Alexandra Juhasz

Alex Juhasz
Alexandra Juhasz is Professor of Media Studies, Pitzer College. She has written multiple articles on feminist, fake, and AIDS documentary. Her current work is on and about YouTube, and other more radical uses of digital media. She has produced the feature films, The Owls, and The Watermelon Woman, as well as nearly fifteen educational documentaries on feminist issues like teenage sexuality, AIDS, and sex education. Her first book, AIDS TV: Identity, Community and Alternative Video (Duke University Press, 1996) is about the contributions of low-end video production to political organizing and individual and community growth.

Kate O’Riordan

Kate O'Riordan
Kate O’Riordan is Reader in Digital Media and Associate Professor of Art at the University of Sussex and the University of California Santa Cruz respectively. She is the author and editor of three books, most recently The Genome Incorporated: Constructing Biodigital Identity. Her interests and expertise range from gender, sexuality and digital culture to human cloning, genomics and other biodigital symptoms. She is currently engaged in work at the intersections of art, science and media about in-vitro meat, biosensors and smart grids and questions about sustaining knowledge in feminist art and activism.

Aristea Fotopoulou

Aristea Fotopoulou
Aristea Fotopoulou is a postdoctoral Research Fellow at the University of Sussex, working at the intersections of media & cultural studies with science & technologies studies.
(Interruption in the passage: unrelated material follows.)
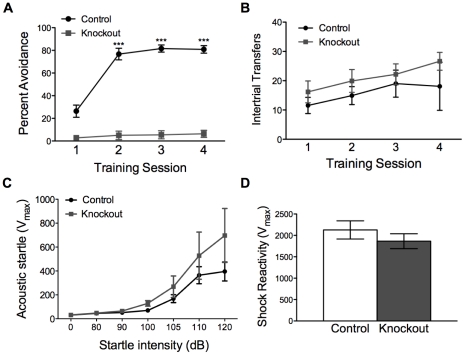
Knockout mice fail to learn two-way active avoidance.(A) Percent shock avoidance by control (n = 11) and knockout (n = 11) animals across training sessions; two-way, repeated-measures ANOVA: genotype effect, F(1, 3) = 165.6, P<0.001; time effect F(3, 60) = 97.0, P<0.001; genotype x time effect F(3, 60) = 76.4, P<0.001 (###P<0.001); ***P<0.001 compared to block 1 within genotype. (B) Intertrial transfers by control (n = 11) and knockout (n = 11) mice during two-way active avoidance sessions; two-way, repeated-measures ANOVA: genotype effect F(1, 20) = 1.18, P = 0.29; day effect F(3, 60) = 2.77, P = 0.05; genotype x day effect F(3, 60) = 0.26, P = 0.86. (C) Acoustic startle response curve for control (n = 8) and knockout (n = 6) mice across startle intensities; two-way, repeated-measures ANOVA; genotype effect F(1, 12) = 1.87, P = 0.20; startle intensity F(6, 72) = 18.03, P<0.001; genotype x startle intensity F(6, 72) = 1.25, P = 0.29. (D) Shock reactivity in control (n = 10) and knockout (n = 5), P = 0.35 by unpaired t test.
She is interested in critical aspects of digital culture, emerging technologies and social change, and in feminist/queer theory. She has written about digital networks and feminism, and recently, on information politics and knowledge production, and on social imaginaries of digital engagement. She currently explores practices of sharing in relation to biosensors and other smart technologies, and also works with Kate to produce SusNet, a co-created platform of feminist cultural production, art and activism.